━━ The input ━━
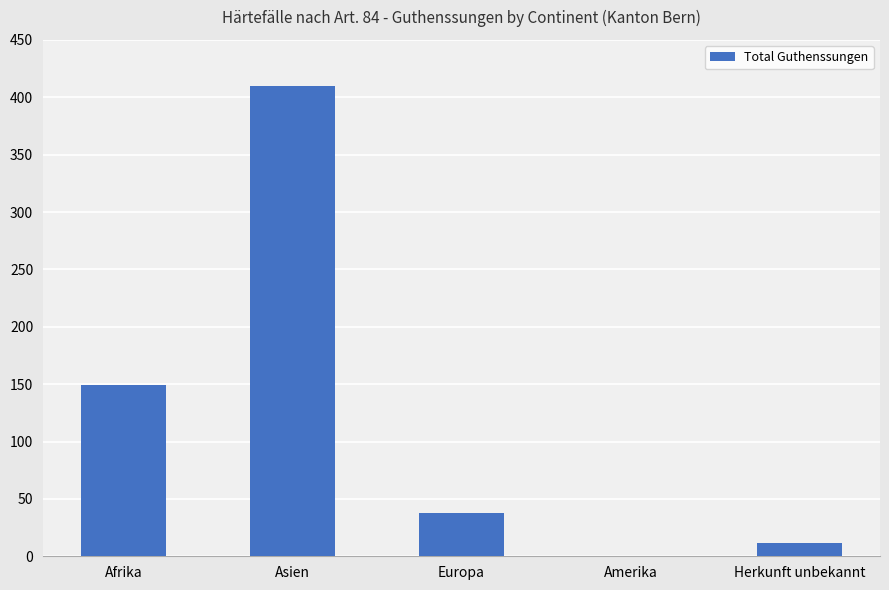

Reading left to right, what are all the values shown in this chart?

149	410	38	0	12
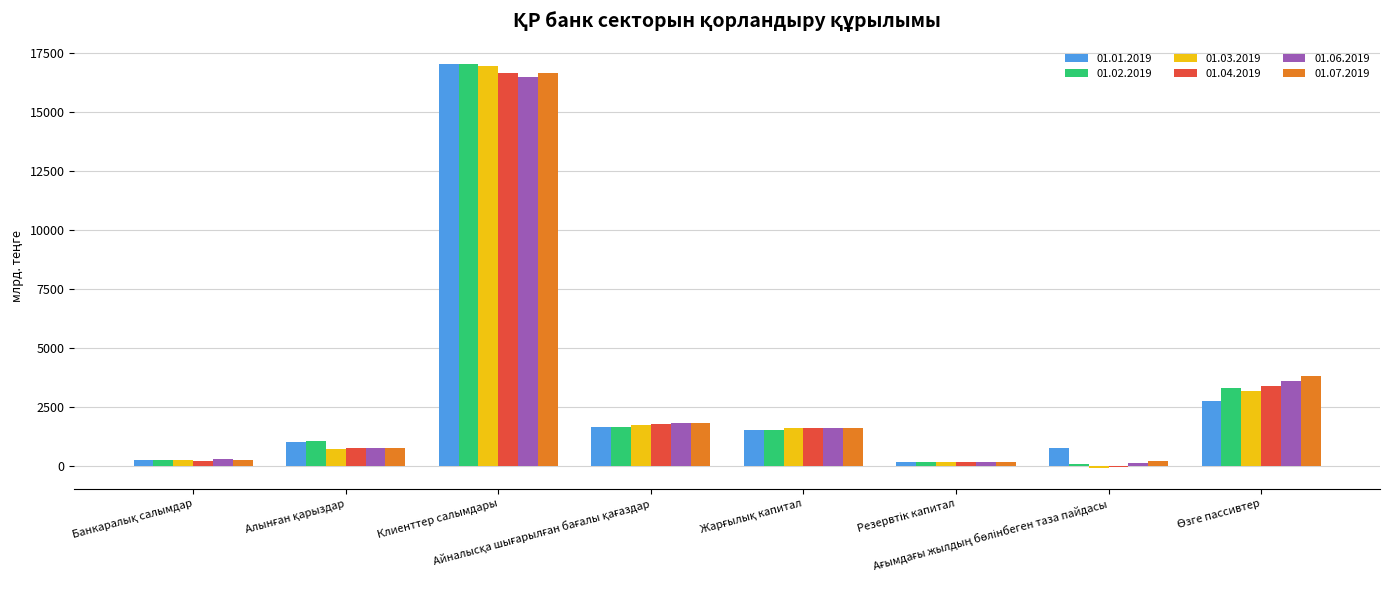

Which series has the widest spread of values?

01.03.2019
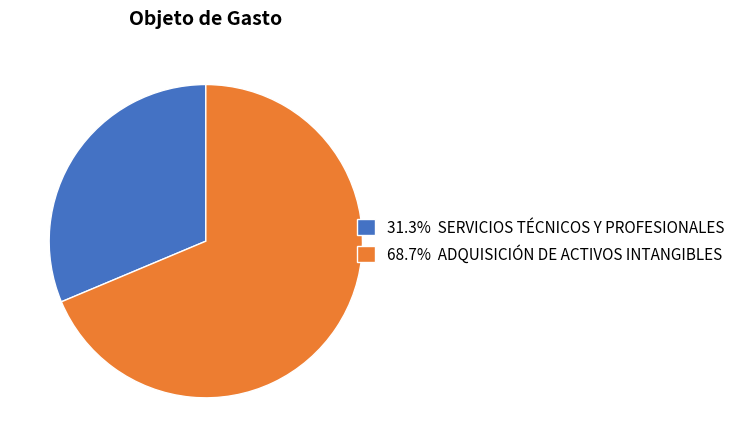

How many segments does this pie chart have?

2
━━━
#### Problem statement:
Retype the records above line for line, without the pictures.

#### Solved exercise:
Reading left to right, what are all the values shown in this chart?

149	410	38	0	12

Which series has the widest spread of values?

01.03.2019

How many segments does this pie chart have?

2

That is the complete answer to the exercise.